» Record extracts:
........
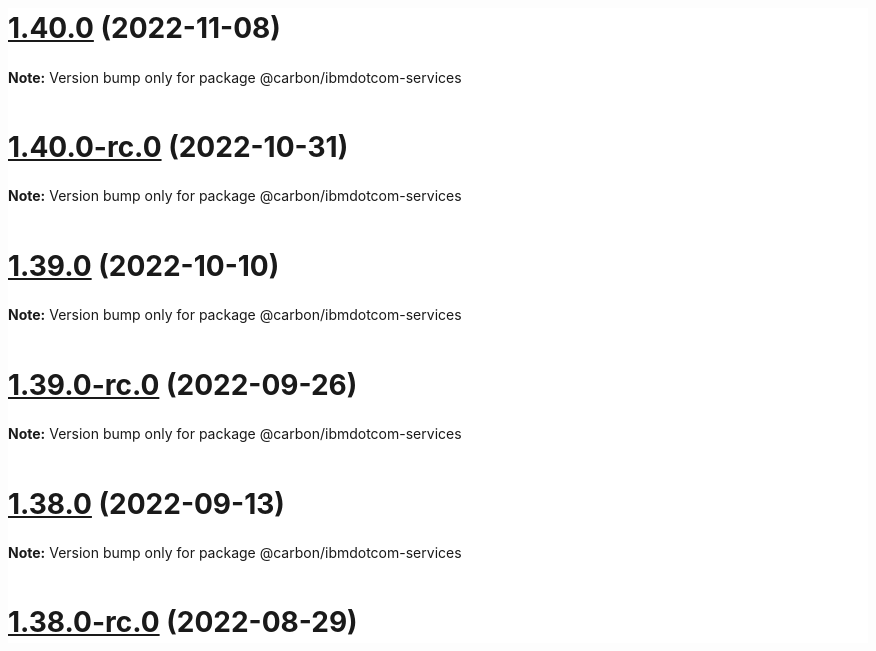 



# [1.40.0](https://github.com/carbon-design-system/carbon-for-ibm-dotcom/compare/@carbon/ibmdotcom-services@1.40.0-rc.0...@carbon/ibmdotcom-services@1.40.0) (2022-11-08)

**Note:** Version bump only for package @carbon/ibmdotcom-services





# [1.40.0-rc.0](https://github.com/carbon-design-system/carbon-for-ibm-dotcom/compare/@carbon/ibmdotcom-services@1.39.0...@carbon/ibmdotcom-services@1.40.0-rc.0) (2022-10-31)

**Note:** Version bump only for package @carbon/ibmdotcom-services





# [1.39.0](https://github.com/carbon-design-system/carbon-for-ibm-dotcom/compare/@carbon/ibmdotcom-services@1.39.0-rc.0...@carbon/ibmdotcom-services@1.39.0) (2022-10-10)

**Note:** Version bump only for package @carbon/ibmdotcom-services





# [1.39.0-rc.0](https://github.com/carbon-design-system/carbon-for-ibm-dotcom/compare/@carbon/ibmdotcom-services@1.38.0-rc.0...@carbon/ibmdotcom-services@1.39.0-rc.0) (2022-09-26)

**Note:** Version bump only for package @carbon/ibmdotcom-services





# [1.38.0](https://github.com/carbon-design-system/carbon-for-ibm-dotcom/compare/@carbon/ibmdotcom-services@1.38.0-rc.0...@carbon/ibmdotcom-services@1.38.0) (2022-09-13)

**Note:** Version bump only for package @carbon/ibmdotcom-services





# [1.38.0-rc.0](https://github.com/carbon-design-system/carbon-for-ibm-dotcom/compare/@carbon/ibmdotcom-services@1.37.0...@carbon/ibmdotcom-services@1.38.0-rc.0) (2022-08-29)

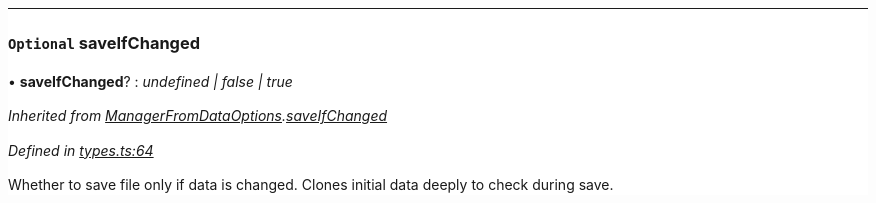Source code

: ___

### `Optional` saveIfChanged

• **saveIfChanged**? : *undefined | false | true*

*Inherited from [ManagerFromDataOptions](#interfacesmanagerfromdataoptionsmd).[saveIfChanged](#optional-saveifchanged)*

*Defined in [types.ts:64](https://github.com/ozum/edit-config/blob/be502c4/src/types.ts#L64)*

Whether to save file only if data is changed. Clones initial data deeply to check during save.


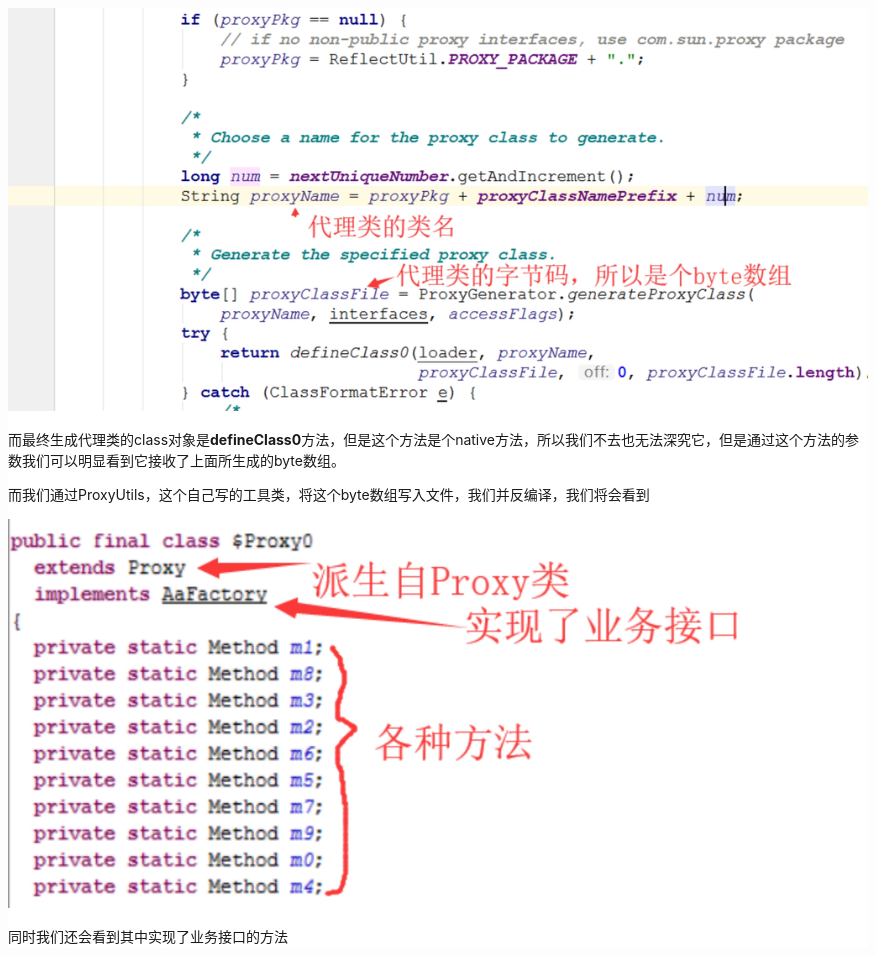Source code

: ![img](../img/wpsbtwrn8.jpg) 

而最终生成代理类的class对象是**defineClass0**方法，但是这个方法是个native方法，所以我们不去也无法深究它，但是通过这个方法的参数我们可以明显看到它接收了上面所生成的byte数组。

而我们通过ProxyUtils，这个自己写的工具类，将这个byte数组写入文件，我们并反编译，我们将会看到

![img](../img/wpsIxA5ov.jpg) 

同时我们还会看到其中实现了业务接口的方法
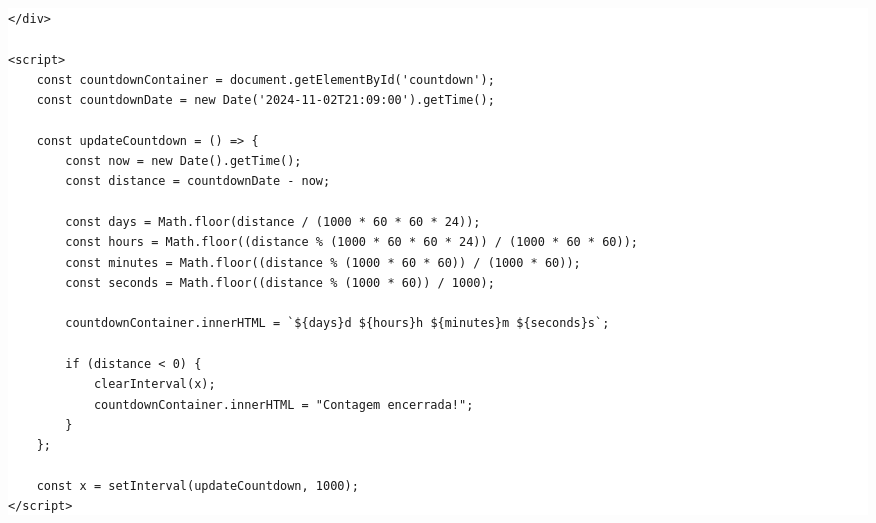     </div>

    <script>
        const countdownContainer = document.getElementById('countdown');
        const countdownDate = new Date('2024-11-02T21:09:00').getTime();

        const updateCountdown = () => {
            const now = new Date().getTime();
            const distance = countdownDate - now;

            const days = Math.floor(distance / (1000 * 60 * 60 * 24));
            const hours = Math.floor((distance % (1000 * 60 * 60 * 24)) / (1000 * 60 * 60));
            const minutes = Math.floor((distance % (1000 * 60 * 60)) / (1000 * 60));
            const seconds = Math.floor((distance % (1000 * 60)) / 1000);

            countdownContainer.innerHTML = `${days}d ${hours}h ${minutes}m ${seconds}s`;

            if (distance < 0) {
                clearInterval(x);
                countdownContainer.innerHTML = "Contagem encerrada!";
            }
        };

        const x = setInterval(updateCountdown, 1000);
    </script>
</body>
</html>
........
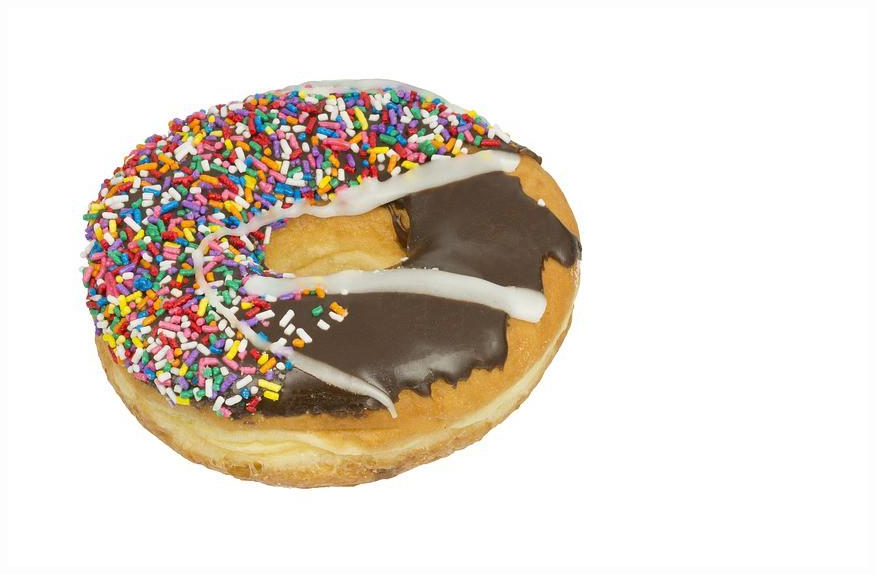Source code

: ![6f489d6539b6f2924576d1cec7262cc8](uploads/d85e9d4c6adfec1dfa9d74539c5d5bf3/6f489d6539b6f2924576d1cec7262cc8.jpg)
........
» The problem: Swap every "countdownDate" for "targetDate" in the part that opens with the line containing "Whether to save" and closes with the line containing "const distance = countdownDate", leaving everything else unchanged. Give back only those lines, without the pictures.

» Exercise result:
Whether to save file only if data is changed. Clones initial data deeply to check during save.


Source code

: ![img](../img/wpsbtwrn8.jpg) 

而最终生成代理类的class对象是**defineClass0**方法，但是这个方法是个native方法，所以我们不去也无法深究它，但是通过这个方法的参数我们可以明显看到它接收了上面所生成的byte数组。

而我们通过ProxyUtils，这个自己写的工具类，将这个byte数组写入文件，我们并反编译，我们将会看到

![img](../img/wpsIxA5ov.jpg) 

同时我们还会看到其中实现了业务接口的方法
     </div>

    <script>
        const countdownContainer = document.getElementById('countdown');
        const targetDate = new Date('2024-11-02T21:09:00').getTime();

        const updateCountdown = () => {
            const now = new Date().getTime();
            const distance = targetDate - now;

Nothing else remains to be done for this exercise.